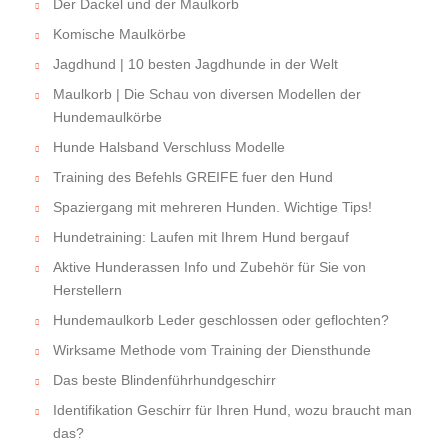
Der Dackel und der Maulkorb
Komische Maulkörbe
Jagdhund | 10 besten Jagdhunde in der Welt
Maulkorb | Die Schau von diversen Modellen der
Hundemaulkörbe
Hunde Halsband Verschluss Modelle
Training des Befehls GREIFE fuer den Hund
Spaziergang mit mehreren Hunden. Wichtige Tips!
Hundetraining: Laufen mit Ihrem Hund bergauf
Aktive Hunderassen Info und Zubehör für Sie von
Herstellern
Hundemaulkorb Leder geschlossen oder geflochten?
Wirksame Methode vom Training der Diensthunde
Das beste Blindenführhundgeschirr
Identifikation Geschirr für Ihren Hund, wozu braucht man
das?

Description of the task
Nothing but the lines from the top of the data above through the line containing "Herstellern" should be output, exactly as written and without the pictures.

Answer space
Der Dackel und der Maulkorb
Komische Maulkörbe
Jagdhund | 10 besten Jagdhunde in der Welt
Maulkorb | Die Schau von diversen Modellen der
Hundemaulkörbe
Hunde Halsband Verschluss Modelle
Training des Befehls GREIFE fuer den Hund
Spaziergang mit mehreren Hunden. Wichtige Tips!
Hundetraining: Laufen mit Ihrem Hund bergauf
Aktive Hunderassen Info und Zubehör für Sie von
Herstellern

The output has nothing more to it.